The popular historical television drama, which originally aired in 2016 and has run for three series, has left many UK viewers asking how much is fact – and how much is fiction – about Queen Victoria’s visit to Scotland
Series Two, Episode Seven - which is titled ‘The King Over the Water’ - sees Queen Victoria, portrayed by the popular Jenna Coleman in the lead role, head to the Scottish Highlands after a series of assassination attempts in London.
That is just the beginning of the dramatic events which unfold for the Queen throughout the episode.
However, with viewers currently re-watching series two via ITV Hub, the episode has left many questioning what the real history of Victoria’s visit to Scotland was.
Did Queen Victoria visit Scotland?
Yes. 100% true. Queen Victoria visited Scotland many times.
Queen Victoria made her first royal visit to Scotland just five years after taking the throne, touring the country in 1842 with Prince Albert by her side. The couple spent several days in Edinburgh, writing in her journal that the road into Leith ‘quite enchanting’.
Her second visit came in 1844, when she returned with her husband and daughter Vicky to visit Blair Castle in Perthside for a total of three weeks.
The TV show actually filmed episode seven of the show at Blair Castle.
She had written in her journal, following a visit to the ‘beautiful Highlands’, she had ‘become so fond’ of the sound of bagpipes.

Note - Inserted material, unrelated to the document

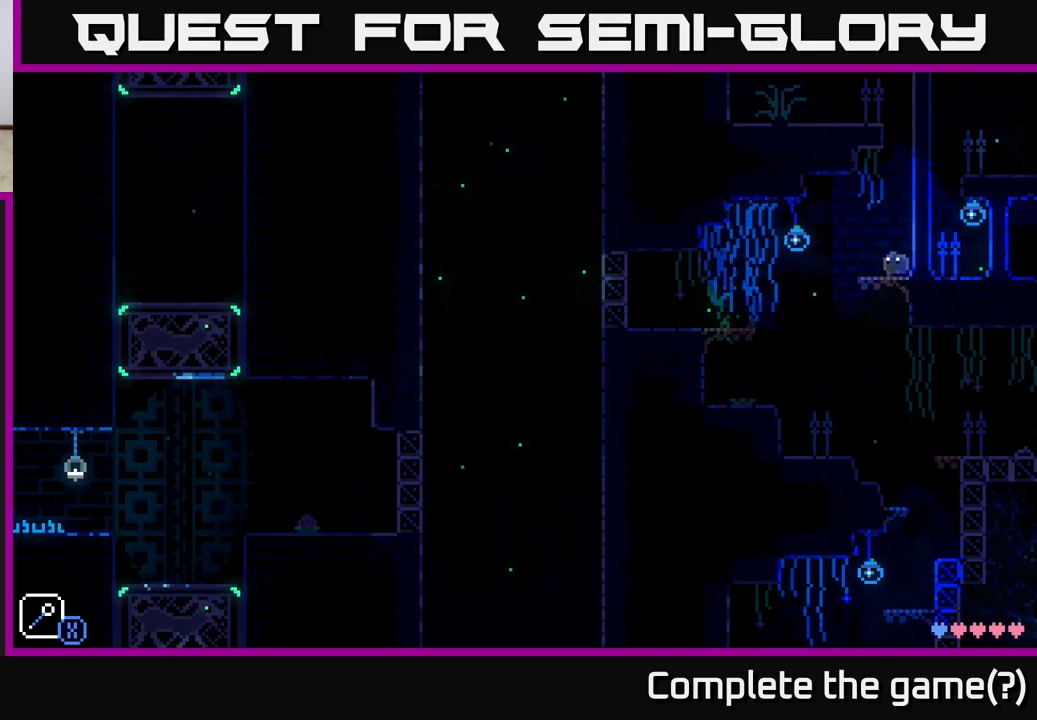
{"buttons": ["A"], "left_stick": "right", "right_stick": "center", "events": [[167, "left_stick", "right"], [217, "A", "down"], [300, "X", "down"], [483, "X", "up"]]}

The Queen subsequently made several visits to Scotland here after, even building a castle of their own after taking possession of Balmoral in 1848.
Did Victoria and Albert get lost in the Scottish Highlands?
In the episode, the Queen and her husband are shown getting lost in a forest alone in the Scottish Highlands, with Prince Albert on horseback.
Later in the episode, Her Majesty is forced to seek help and shelter from a poor Scottish couple, who cook fish for her and her husband on an open fire and the Royal couple spent the night.
She hides her identity in the episode and learns how to ‘darn a sock’ like a regular citizen.
But how much is fact, and how much is dramatised fantasy?
Well, first and foremost, it is well documented that Victoria was keen on recording her trips to Scotland, as shown by the series of journals entries which is accessible to this day.
She would document what each day entailed, what activities the couple got up to throughout their day and, sometimes, even draw the people that she would meet.
Despite this, there is no mention in any of her diary entries about getting lost in a forest with Albert, nor taking shelter in a hut with a poor Scottish couple.
However, Victoria does make mention of a visit to a ‘cottage’, though it is safe to say it was certainly not a poor man’s hut, as she mentions several paintings on the wall of the cottage from painters such as Sir Edwin Henry Landsee.
There is also a mention of a pony ride accompanied by only one servant and another entry of the Queen becoming concerned about the oncoming nightfall during another ride, though she writes that they did make it home, adding it was ‘a long day indeed, but one which I shall not easily forget.’